Segment Start: Records for processing
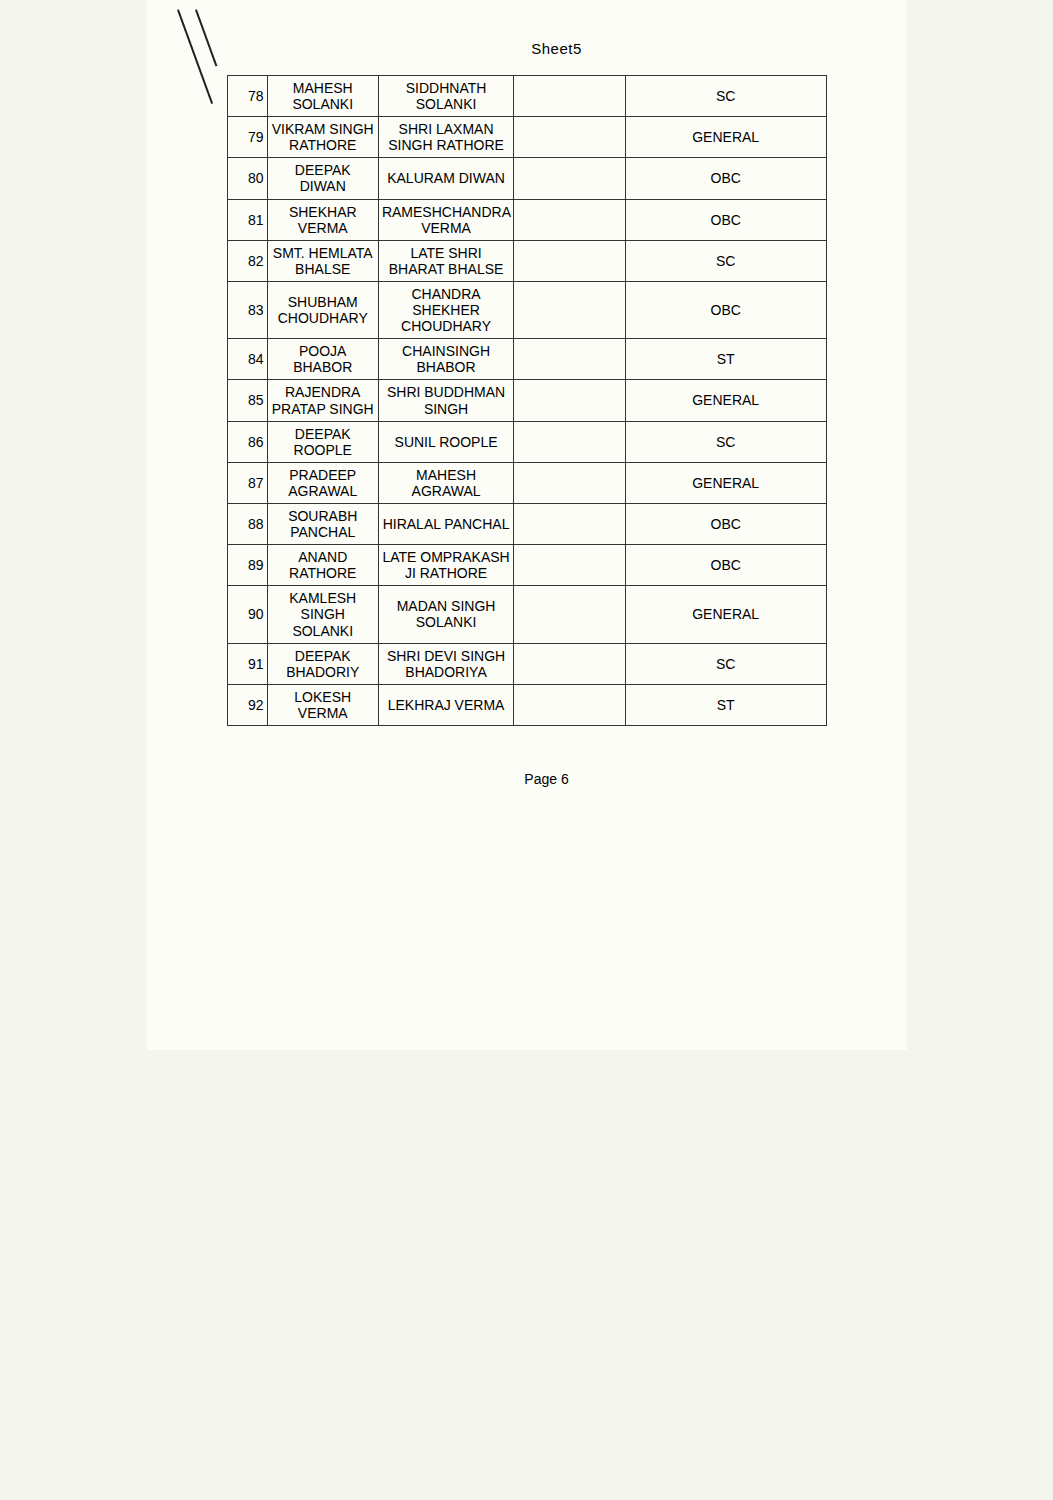Sheet5
| 78 | MAHESH SOLANKI | SIDDHNATH SOLANKI | | SC |
| 79 | VIKRAM SINGH RATHORE | SHRI LAXMAN SINGH RATHORE | | GENERAL |
| 80 | DEEPAK DIWAN | KALURAM DIWAN | | OBC |
| 81 | SHEKHAR VERMA | RAMESHCHANDRA VERMA | | OBC |
| 82 | SMT. HEMLATA BHALSE | LATE SHRI BHARAT BHALSE | | SC |
| 83 | SHUBHAM CHOUDHARY | CHANDRA SHEKHER CHOUDHARY | | OBC |
| 84 | POOJA BHABOR | CHAINSINGH BHABOR | | ST |
| 85 | RAJENDRA PRATAP SINGH | SHRI BUDDHMAN SINGH | | GENERAL |
| 86 | DEEPAK ROOPLE | SUNIL ROOPLE | | SC |
| 87 | PRADEEP AGRAWAL | MAHESH AGRAWAL | | GENERAL |
| 88 | SOURABH PANCHAL | HIRALAL PANCHAL | | OBC |
| 89 | ANAND RATHORE | LATE OMPRAKASH JI RATHORE | | OBC |
| 90 | KAMLESH SINGH SOLANKI | MADAN SINGH SOLANKI | | GENERAL |
| 91 | DEEPAK BHADORIY | SHRI DEVI SINGH BHADORIYA | | SC |
| 92 | LOKESH VERMA | LEKHRAJ VERMA | | ST |
Page 6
Segment End: Records for processing
▶ Problem to work on: Make a copy of each line in the records that has the word "RATHORE".

▶ Answer area:
| 79 | VIKRAM SINGH RATHORE | SHRI LAXMAN SINGH RATHORE | | GENERAL |
| 89 | ANAND RATHORE | LATE OMPRAKASH JI RATHORE | | OBC |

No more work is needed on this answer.